Hi,
Sample snippet:
for (int I1 = 0; I1 < dstBlockHeight; I1++)
{
for (int I2 = 0; I2 < dstBlockWidth / VCOP_SIMD_WIDTH; I2++)
{
AddrSrc = I1 * srcBlockWidth * ELEMINSIZE + I2 * ELEMINSIZE * VCOP_SIMD_WIDTH;
VInA = (in + 5 * ELEMINSIZE)[AddrSrc];
VInB = (in + 6 * ELEMINSIZE)[AddrSrc];
...
...
}
}
for (int I1 = 0; I1 < dstBlockHeight; I1++)
{
for (int I2 = 0; I2 < dstBlockWidth / VCOP_SIMD_WIDTH; I2++)
{
AddrSrc = I1 * srcBlockWidth * ELEMINSIZE + I2 * ELEMINSIZE * VCOP_SIMD_WIDTH;
VInA = (in + 60 * ELEMINSIZE)[AddrSrc];
VInB = (in + 61 * ELEMINSIZE)[AddrSrc];
...
...
}
}
for (int I1 = 0; I1 < dstBlockHeight; I1++)
{
for (int I2 = 0; I2 < dstBlockWidth / VCOP_SIMD_WIDTH; I2++)
{
AddrSrc = I1 * srcBlockWidth * ELEMINSIZE + I2 * ELEMINSIZE * VCOP_SIMD_WIDTH;
VInA = (in + 75 * ELEMINSIZE)[AddrSrc];
VInB = (in + 76 * ELEMINSIZE)[AddrSrc];
...
...
}
}
The above snippet may repeat for any number of iterations (calculated runtime).
Expected snippet:
void vcop_kernel_sample
(
__vptr_uint8_arr in,
__vptr_uint16_arr out,
unsigned int num_objects,
)
{
__vector Vin1, Vin2, Vin3;
foreach (I0, num_objects, 5)
{
for (int I1 = 0; I1 < dstBlockHeight; I1++)
{
for (int I2 = 0; I2 < dstBlockWidth / VCOP_SIMD_WIDTH; I2++)
{
AddrSrc = I1 * srcBlockWidth * ELEMINSIZE + I2 * ELEMINSIZE * VCOP_SIMD_WIDTH;
VInA = (in + 5 * ELEMINSIZE)[AddrSrc]; // LOAD
VInB = (in + 6 * ELEMINSIZE)[AddrSrc];
...
...
}
}
}
}
Here I am trying to make the VCOP kernel code generalized with the use of foreach loop.
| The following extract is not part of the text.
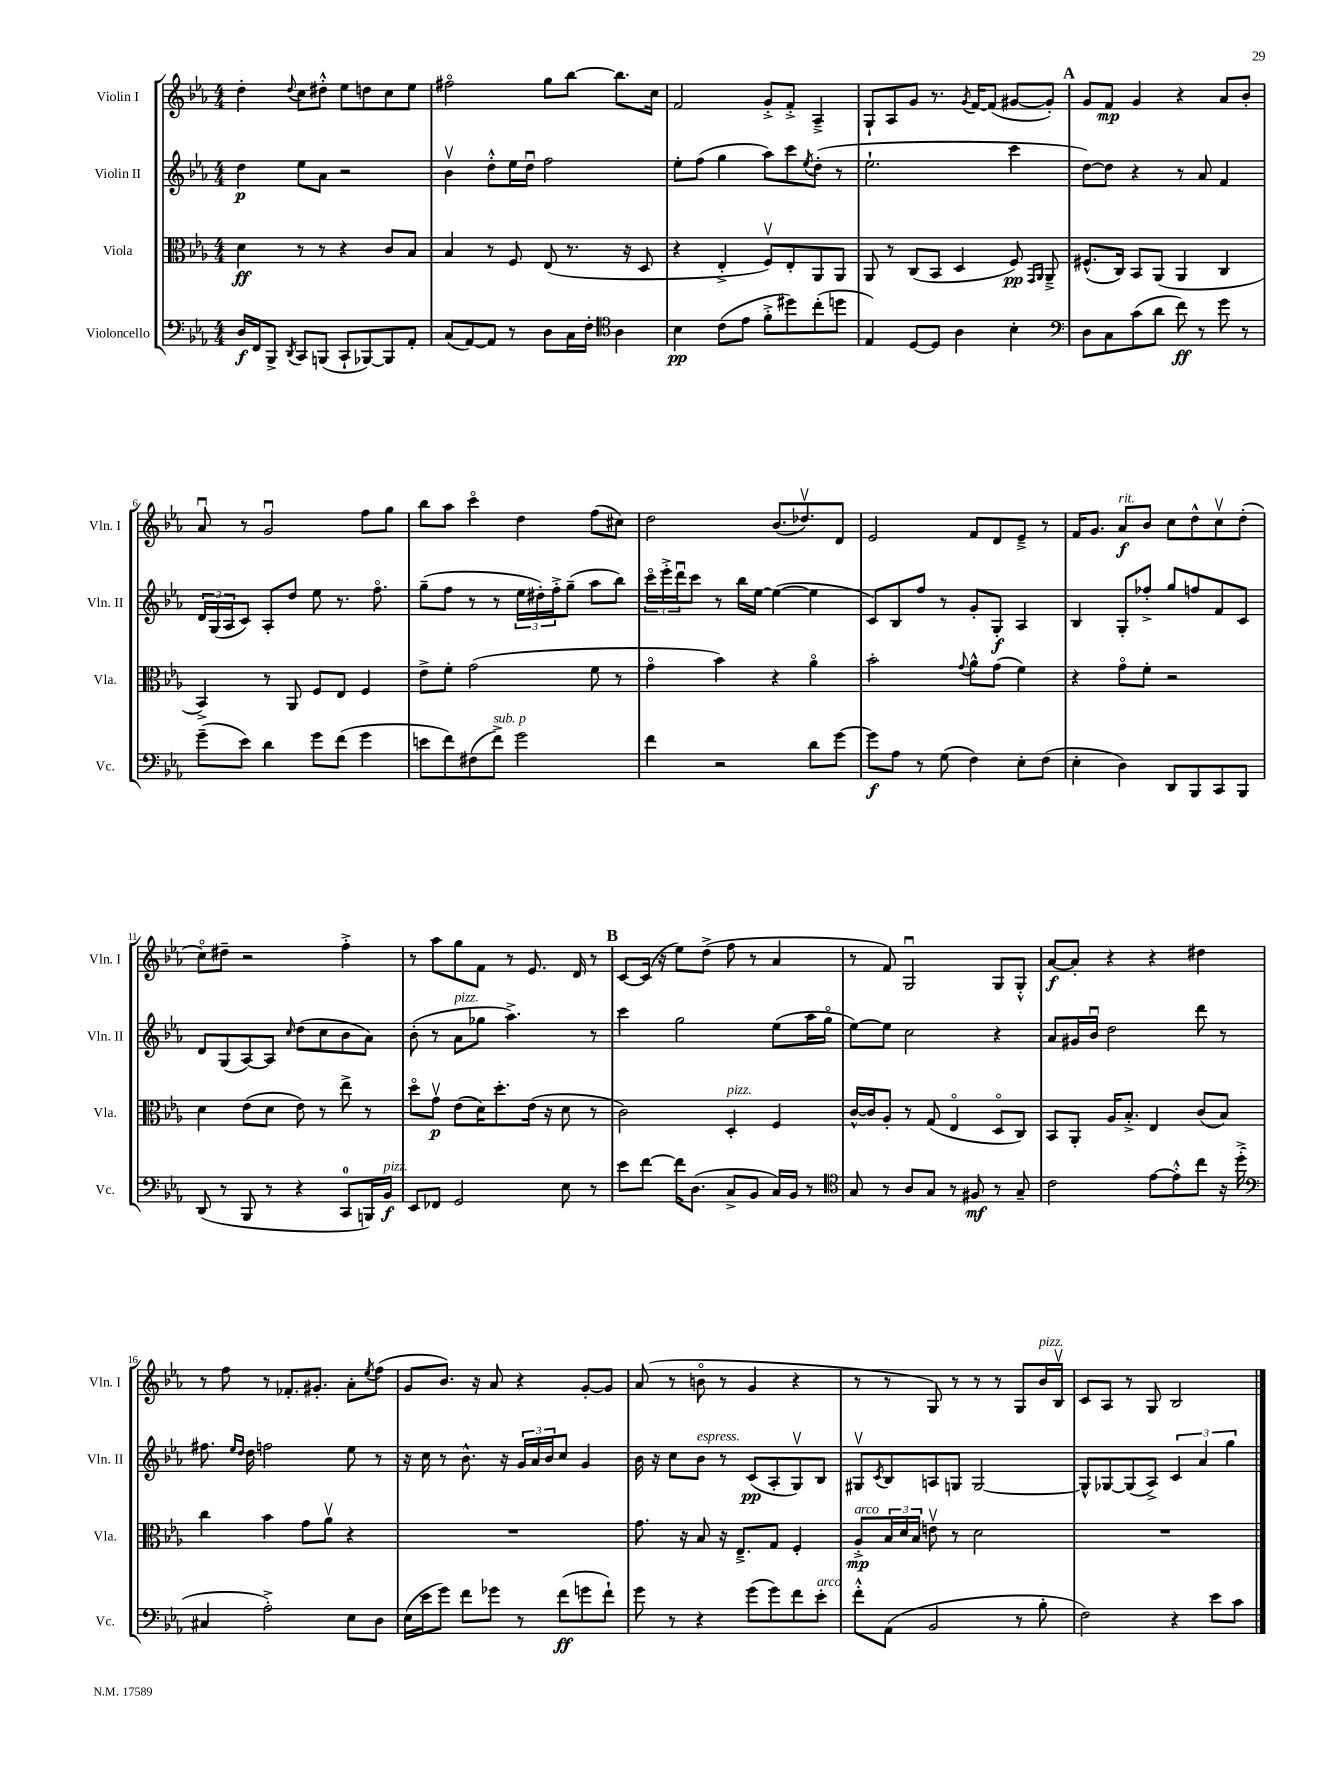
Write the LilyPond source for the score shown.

The problem with the above approach is, the load operation uses different data from different position on each iteration (Eg: 5 and 6 on first iteration , 60 and 61 on second iteration and so on ..).
Is there any way to incorporate an array data into the loading operation part ? Please suggest a solution for the above scenario.